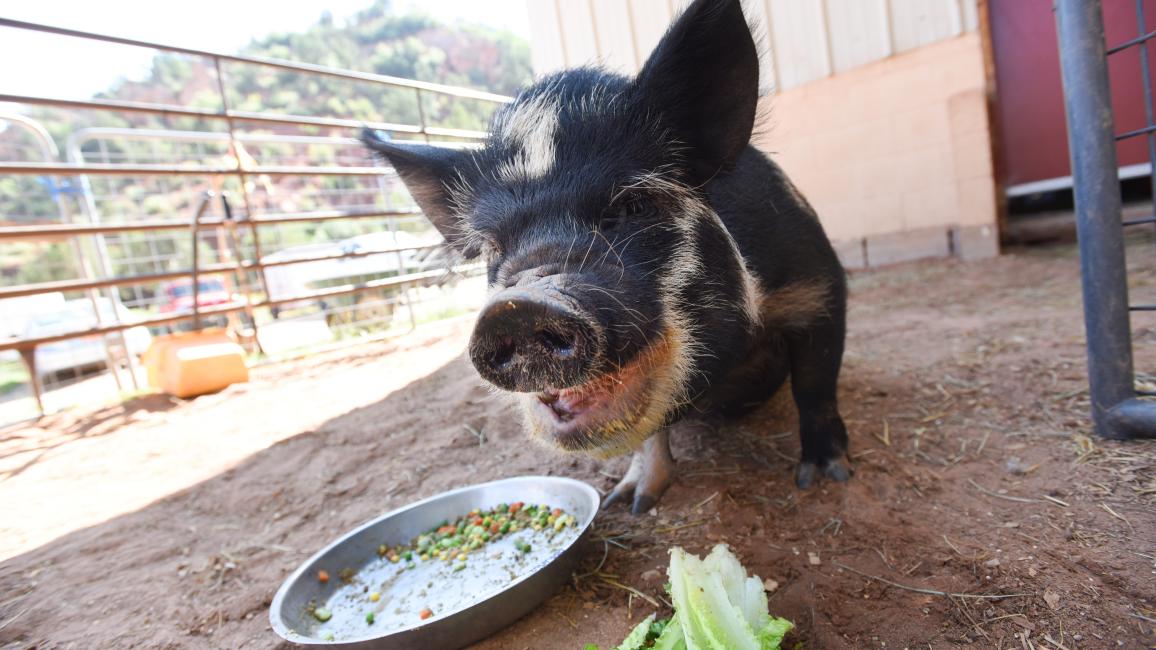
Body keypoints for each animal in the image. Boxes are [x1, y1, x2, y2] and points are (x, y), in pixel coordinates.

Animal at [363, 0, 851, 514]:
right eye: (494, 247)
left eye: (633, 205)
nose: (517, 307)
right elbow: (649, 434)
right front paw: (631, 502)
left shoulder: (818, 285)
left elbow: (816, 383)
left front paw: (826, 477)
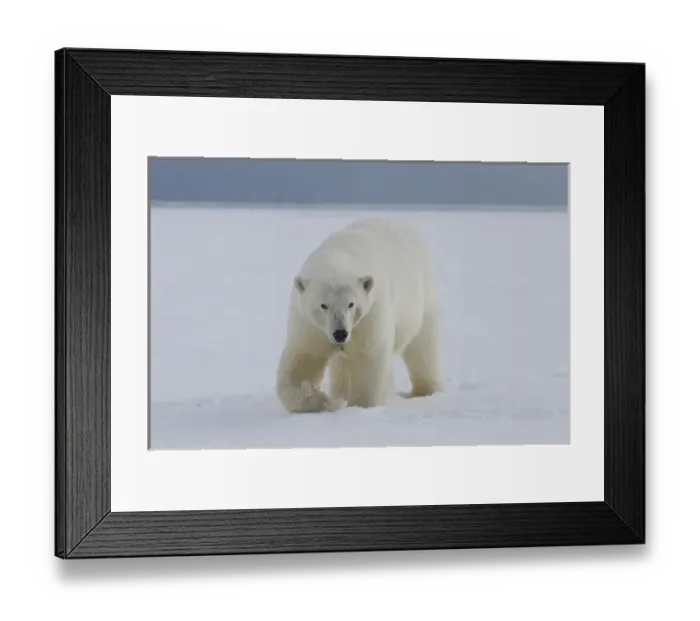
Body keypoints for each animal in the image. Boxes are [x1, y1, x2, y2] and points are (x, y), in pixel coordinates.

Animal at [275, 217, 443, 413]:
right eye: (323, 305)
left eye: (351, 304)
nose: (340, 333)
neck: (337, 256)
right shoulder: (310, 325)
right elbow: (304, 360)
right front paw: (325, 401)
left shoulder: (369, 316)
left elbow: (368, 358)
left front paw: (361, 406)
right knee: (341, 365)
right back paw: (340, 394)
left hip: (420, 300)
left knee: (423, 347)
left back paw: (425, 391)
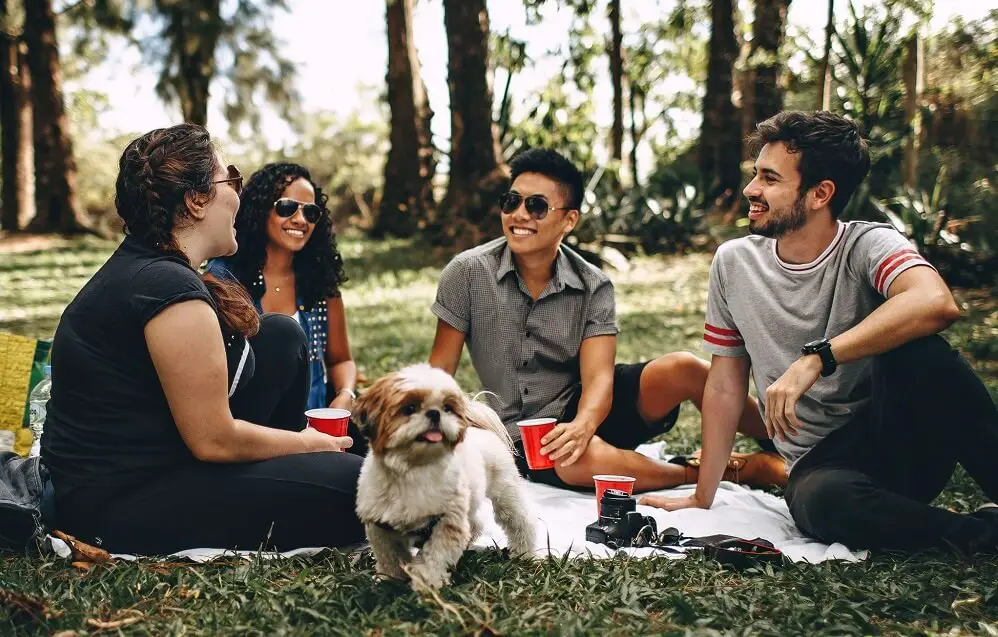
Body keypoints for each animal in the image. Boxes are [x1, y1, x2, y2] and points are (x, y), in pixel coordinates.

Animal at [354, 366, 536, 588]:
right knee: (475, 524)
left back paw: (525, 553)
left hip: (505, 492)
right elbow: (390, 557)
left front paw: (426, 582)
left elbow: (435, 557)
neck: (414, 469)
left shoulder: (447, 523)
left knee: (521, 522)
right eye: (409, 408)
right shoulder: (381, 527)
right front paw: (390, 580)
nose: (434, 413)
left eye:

WHAT THE TASK REQUIRES :: Drop the images and transcribe the entries above exactly.

EXPECTED OUTPUT ::
Body keypoints for each animal in the image. Boxes are [x1, y1, x2, y2] and points are (x, y), in pixel coordinates.

Animal at [363, 0, 851, 514]:
right eye: (494, 247)
left eye: (633, 205)
nose: (517, 307)
right elbow: (649, 434)
right front paw: (631, 502)
left shoulder: (818, 285)
left elbow: (816, 383)
left front paw: (826, 477)
Body keypoints for each animal in the image. Boxes are [x1, y1, x2, y2] and points are (x, y), in pixel coordinates.

Animal at [275, 217, 443, 413]:
right eye: (323, 305)
left eye: (351, 304)
nose: (340, 333)
neck: (337, 256)
right shoulder: (310, 325)
right elbow: (304, 360)
right front paw: (325, 401)
left shoulder: (369, 316)
left elbow: (368, 358)
left front paw: (361, 406)
right knee: (341, 365)
right back paw: (340, 394)
left hip: (420, 300)
left knee: (423, 347)
left back paw: (425, 391)
Body keypoints for each animal in the image. Boxes are [x1, y1, x2, y2] and points are (x, y), in pixel coordinates.

Animal at [354, 366, 536, 588]:
right knee: (475, 524)
left back paw: (525, 553)
left hip: (505, 492)
right elbow: (390, 557)
left front paw: (426, 582)
left elbow: (435, 557)
neck: (414, 469)
left shoulder: (447, 523)
left knee: (521, 522)
right eye: (409, 408)
right shoulder: (381, 527)
right front paw: (390, 580)
nose: (434, 413)
left eye:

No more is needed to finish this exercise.